Write out each line of the material below without any changes, leaving out the pictures.

(Beginning of DATA RECORDS)

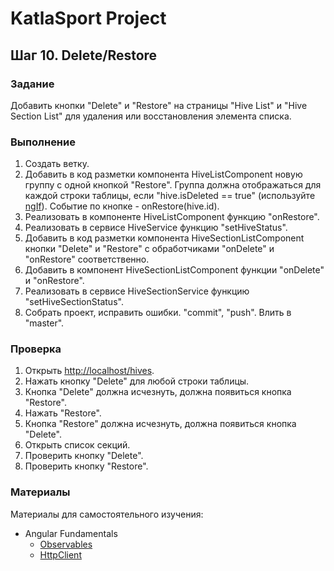 # KatlaSport Project

## Шаг 10. Delete/Restore

### Задание

Добавить кнопки "Delete" и "Restore" на страницы "Hive List" и "Hive Section List" для удаления или восстановления элемента списка.

### Выполнение

1. Создать ветку.
2. Добавить в код разметки компонента HiveListComponent новую группу с одной кнопкой "Restore". Группа должна отображаться для каждой строки таблицы, если "hive.isDeleted == true" (используйте [ngIf](https://angular.io/api/common/NgIf)). Событие по кнопке - onRestore(hive.id).
3. Реализовать в компоненте HiveListComponent функцию "onRestore".
4. Реализовать в сервисе HiveService функцию "setHiveStatus".
5. Добавить в код разметки компонента HiveSectionListComponent кнопки "Delete" и "Restore" c обработчиками "onDelete" и "onRestore" соответственно.
6. Добавить в компонент HiveSectionListComponent функции "onDelete" и "onRestore".
7. Реализовать в сервисе HiveSectionService функцию "setHiveSectionStatus".
8. Собрать проект, исправить ошибки. "commit", "push". Влить в "master".

### Проверка

1. Открыть [http://localhost/hives](http://localhost:4200/hives).
2. Нажать кнопку "Delete" для любой строки таблицы.
3. Кнопка "Delete" должна исчезнуть, должна появиться кнопка "Restore".
4. Нажать "Restore".
5. Кнопка "Restore" должна исчезнуть, должна появиться кнопка "Delete".
6. Открыть список секций.
7. Проверить кнопку "Delete".
8. Проверить кнопку "Restore".

### Материалы

Материалы для самостоятельного изучения:
* Angular Fundamentals
  * [Observables](https://angular.io/guide/observables)
  * [HttpClient](https://angular.io/guide/http)
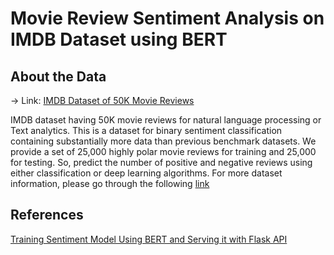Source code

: # Movie Review Sentiment Analysis on IMDB Dataset using BERT

## About the Data
-> Link: [IMDB Dataset of 50K Movie Reviews](https://www.kaggle.com/lakshmi25npathi/imdb-dataset-of-50k-movie-reviews)

IMDB dataset having 50K movie reviews for natural language processing or Text analytics.
This is a dataset for binary sentiment classification containing substantially more data than previous benchmark datasets. We provide a set of 25,000 highly polar movie reviews for training and 25,000 for testing. So, predict the number of positive and negative reviews using either classification or deep learning algorithms.
For more dataset information, please go through the following [link](http://ai.stanford.edu/~amaas/data/sentiment/)

## References
[Training Sentiment Model Using BERT and Serving it with Flask API](https://www.youtube.com/watch?v=hinZO--TEk4)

(End of DATA RECORDS)

## EXERCISE OUTPUT
 # KatlaSport Project

## Шаг 10. Delete/Restore

### Задание

Добавить кнопки "Delete" и "Restore" на страницы "Hive List" и "Hive Section List" для удаления или восстановления элемента списка.

### Выполнение

1. Создать ветку.
2. Добавить в код разметки компонента HiveListComponent новую группу с одной кнопкой "Restore". Группа должна отображаться для каждой строки таблицы, если "hive.isDeleted == true" (используйте [ngIf](https://angular.io/api/common/NgIf)). Событие по кнопке - onRestore(hive.id).
3. Реализовать в компоненте HiveListComponent функцию "onRestore".
4. Реализовать в сервисе HiveService функцию "setHiveStatus".
5. Добавить в код разметки компонента HiveSectionListComponent кнопки "Delete" и "Restore" c обработчиками "onDelete" и "onRestore" соответственно.
6. Добавить в компонент HiveSectionListComponent функции "onDelete" и "onRestore".
7. Реализовать в сервисе HiveSectionService функцию "setHiveSectionStatus".
8. Собрать проект, исправить ошибки. "commit", "push". Влить в "master".

### Проверка

1. Открыть [http://localhost/hives](http://localhost:4200/hives).
2. Нажать кнопку "Delete" для любой строки таблицы.
3. Кнопка "Delete" должна исчезнуть, должна появиться кнопка "Restore".
4. Нажать "Restore".
5. Кнопка "Restore" должна исчезнуть, должна появиться кнопка "Delete".
6. Открыть список секций.
7. Проверить кнопку "Delete".
8. Проверить кнопку "Restore".

### Материалы

Материалы для самостоятельного изучения:
* Angular Fundamentals
  * [Observables](https://angular.io/guide/observables)
  * [HttpClient](https://angular.io/guide/http)
Source code

: # Movie Review Sentiment Analysis on IMDB Dataset using BERT

## About the Data
-> Link: [IMDB Dataset of 50K Movie Reviews](https://www.kaggle.com/lakshmi25npathi/imdb-dataset-of-50k-movie-reviews)

IMDB dataset having 50K movie reviews for natural language processing or Text analytics.
This is a dataset for binary sentiment classification containing substantially more data than previous benchmark datasets. We provide a set of 25,000 highly polar movie reviews for training and 25,000 for testing. So, predict the number of positive and negative reviews using either classification or deep learning algorithms.
For more dataset information, please go through the following [link](http://ai.stanford.edu/~amaas/data/sentiment/)

## References
[Training Sentiment Model Using BERT and Serving it with Flask API](https://www.youtube.com/watch?v=hinZO--TEk4)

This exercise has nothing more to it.